(Stored data entries)
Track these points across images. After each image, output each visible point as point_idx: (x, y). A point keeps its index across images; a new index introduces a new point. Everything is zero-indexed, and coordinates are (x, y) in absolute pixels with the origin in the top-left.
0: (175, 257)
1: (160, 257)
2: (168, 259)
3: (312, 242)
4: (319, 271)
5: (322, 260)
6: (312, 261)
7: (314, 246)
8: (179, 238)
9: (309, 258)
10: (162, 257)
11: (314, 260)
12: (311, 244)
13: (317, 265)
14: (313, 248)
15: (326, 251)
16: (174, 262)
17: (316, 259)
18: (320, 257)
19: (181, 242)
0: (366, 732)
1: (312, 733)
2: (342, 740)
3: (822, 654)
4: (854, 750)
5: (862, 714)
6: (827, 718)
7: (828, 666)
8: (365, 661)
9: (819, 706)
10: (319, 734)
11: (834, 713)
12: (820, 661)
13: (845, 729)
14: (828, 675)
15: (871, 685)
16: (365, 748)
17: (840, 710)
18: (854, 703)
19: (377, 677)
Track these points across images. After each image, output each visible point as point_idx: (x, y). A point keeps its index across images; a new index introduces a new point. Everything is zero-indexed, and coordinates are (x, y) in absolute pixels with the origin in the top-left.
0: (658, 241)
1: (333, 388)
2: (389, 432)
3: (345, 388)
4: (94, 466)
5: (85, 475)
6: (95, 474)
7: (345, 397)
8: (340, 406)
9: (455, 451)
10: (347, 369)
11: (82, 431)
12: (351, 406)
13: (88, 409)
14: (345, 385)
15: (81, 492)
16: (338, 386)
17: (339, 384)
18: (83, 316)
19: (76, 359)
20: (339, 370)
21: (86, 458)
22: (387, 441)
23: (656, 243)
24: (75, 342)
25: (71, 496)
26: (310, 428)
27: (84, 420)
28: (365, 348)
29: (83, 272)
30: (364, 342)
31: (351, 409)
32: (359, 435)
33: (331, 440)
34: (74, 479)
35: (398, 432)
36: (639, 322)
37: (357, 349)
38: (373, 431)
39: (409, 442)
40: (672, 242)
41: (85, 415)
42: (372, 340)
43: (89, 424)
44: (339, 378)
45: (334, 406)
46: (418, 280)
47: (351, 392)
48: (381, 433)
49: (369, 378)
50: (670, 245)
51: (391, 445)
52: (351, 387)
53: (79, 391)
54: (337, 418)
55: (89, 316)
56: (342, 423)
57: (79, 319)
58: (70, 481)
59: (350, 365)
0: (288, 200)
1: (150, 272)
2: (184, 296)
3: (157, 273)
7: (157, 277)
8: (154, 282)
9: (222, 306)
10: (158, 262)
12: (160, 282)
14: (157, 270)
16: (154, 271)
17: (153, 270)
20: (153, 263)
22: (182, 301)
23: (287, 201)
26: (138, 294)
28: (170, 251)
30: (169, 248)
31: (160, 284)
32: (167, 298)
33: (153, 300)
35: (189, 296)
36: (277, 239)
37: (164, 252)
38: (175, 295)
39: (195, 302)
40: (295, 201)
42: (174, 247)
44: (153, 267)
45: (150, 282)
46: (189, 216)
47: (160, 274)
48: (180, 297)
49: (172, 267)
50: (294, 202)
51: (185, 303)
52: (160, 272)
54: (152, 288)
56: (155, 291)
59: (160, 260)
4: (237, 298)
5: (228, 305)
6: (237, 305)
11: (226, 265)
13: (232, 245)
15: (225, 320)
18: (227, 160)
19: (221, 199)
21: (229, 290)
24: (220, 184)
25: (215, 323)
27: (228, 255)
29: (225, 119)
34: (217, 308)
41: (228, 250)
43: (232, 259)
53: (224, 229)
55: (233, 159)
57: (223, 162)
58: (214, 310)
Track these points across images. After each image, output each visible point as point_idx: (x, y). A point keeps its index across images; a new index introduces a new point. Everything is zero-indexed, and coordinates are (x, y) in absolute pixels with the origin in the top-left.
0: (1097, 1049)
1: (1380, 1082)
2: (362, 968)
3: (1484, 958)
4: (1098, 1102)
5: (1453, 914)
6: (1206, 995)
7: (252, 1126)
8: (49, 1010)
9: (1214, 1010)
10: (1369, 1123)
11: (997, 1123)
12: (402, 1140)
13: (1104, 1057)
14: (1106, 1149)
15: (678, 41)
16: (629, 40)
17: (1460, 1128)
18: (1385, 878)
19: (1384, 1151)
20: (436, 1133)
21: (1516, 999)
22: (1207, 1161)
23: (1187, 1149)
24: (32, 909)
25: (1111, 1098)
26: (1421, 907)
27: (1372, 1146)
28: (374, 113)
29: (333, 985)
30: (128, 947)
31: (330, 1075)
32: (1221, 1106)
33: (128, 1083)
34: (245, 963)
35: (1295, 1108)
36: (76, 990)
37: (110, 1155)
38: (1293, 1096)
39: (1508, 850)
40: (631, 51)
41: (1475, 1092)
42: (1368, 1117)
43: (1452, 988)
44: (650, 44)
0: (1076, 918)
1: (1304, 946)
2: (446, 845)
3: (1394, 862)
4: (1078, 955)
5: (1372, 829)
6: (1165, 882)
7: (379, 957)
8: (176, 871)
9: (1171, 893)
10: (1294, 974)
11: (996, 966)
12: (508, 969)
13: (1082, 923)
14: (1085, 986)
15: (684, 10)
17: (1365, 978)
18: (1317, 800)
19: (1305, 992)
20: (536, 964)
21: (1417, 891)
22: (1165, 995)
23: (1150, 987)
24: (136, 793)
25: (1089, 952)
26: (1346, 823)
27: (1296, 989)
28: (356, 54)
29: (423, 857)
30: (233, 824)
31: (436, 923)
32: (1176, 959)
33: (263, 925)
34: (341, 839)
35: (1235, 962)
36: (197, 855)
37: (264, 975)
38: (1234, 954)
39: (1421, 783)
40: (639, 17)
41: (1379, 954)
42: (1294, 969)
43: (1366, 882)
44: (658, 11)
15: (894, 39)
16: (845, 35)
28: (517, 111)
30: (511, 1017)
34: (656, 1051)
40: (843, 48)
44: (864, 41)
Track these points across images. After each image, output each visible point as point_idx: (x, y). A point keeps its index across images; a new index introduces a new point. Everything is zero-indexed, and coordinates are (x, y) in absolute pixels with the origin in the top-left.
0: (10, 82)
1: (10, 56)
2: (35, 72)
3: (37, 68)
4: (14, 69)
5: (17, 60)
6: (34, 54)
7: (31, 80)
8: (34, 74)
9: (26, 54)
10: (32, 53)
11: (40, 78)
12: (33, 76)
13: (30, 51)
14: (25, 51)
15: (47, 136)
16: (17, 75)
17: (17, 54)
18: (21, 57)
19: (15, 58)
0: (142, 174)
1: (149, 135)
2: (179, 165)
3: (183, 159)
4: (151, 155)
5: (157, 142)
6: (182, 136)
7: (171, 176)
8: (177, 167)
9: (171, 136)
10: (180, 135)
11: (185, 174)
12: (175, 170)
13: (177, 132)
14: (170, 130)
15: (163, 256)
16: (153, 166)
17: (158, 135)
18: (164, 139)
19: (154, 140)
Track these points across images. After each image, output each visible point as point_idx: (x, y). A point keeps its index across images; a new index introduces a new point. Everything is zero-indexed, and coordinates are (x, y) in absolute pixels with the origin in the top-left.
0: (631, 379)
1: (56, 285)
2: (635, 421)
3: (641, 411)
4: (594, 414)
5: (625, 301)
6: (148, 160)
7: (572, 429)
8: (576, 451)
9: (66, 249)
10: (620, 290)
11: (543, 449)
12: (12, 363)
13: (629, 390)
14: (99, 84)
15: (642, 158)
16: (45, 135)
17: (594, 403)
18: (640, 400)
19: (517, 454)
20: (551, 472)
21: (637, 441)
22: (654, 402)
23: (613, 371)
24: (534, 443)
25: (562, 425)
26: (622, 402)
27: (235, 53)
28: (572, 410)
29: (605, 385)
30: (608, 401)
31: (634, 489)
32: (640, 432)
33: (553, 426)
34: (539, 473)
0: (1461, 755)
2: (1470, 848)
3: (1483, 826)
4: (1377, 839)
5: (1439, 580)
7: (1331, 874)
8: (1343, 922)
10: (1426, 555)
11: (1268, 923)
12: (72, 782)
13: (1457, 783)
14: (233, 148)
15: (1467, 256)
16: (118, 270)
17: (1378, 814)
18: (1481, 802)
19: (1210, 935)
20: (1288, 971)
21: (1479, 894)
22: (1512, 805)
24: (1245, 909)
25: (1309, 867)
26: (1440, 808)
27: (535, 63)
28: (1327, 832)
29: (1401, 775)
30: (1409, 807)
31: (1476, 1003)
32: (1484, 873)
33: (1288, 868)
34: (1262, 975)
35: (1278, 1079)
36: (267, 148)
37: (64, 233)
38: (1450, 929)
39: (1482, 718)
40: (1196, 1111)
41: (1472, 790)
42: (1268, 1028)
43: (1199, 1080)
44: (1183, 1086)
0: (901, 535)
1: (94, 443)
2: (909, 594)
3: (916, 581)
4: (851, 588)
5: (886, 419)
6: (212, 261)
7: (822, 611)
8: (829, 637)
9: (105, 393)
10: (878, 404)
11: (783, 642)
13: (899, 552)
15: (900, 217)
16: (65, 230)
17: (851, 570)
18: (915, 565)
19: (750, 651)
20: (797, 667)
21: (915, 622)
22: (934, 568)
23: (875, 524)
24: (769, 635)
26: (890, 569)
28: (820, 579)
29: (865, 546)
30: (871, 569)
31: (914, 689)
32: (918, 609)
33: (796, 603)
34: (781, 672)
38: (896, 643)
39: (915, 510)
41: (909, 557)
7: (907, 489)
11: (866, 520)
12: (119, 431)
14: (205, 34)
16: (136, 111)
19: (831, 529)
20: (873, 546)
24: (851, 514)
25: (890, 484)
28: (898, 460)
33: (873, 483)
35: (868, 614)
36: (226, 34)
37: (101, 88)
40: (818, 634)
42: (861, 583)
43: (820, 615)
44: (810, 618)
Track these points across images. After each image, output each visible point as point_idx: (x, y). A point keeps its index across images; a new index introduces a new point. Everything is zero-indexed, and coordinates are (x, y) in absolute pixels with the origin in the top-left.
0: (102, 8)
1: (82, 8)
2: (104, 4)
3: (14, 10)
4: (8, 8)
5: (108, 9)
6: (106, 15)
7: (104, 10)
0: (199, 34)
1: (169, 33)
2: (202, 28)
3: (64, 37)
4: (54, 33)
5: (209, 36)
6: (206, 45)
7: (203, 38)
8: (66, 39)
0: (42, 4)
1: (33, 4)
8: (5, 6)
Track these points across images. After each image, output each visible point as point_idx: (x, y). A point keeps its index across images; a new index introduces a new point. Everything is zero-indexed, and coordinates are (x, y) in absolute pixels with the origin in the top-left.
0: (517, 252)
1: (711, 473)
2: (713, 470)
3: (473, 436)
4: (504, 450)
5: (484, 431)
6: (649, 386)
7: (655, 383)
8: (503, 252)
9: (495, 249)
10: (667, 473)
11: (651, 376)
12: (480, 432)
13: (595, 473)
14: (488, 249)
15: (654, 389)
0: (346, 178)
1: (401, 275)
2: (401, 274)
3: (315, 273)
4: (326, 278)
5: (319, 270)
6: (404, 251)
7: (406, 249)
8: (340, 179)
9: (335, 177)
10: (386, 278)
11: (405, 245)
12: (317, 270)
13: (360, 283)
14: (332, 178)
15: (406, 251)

:: YOUR GOAL ::
For the lines above, output exactly those from the line containing "32: (1221, 1106)" through the line containing "43: (1452, 988)", and skip the others.

:: THE COMPLETED TASK ::
32: (1221, 1106)
33: (128, 1083)
34: (245, 963)
35: (1295, 1108)
36: (76, 990)
37: (110, 1155)
38: (1293, 1096)
39: (1508, 850)
40: (631, 51)
41: (1475, 1092)
42: (1368, 1117)
43: (1452, 988)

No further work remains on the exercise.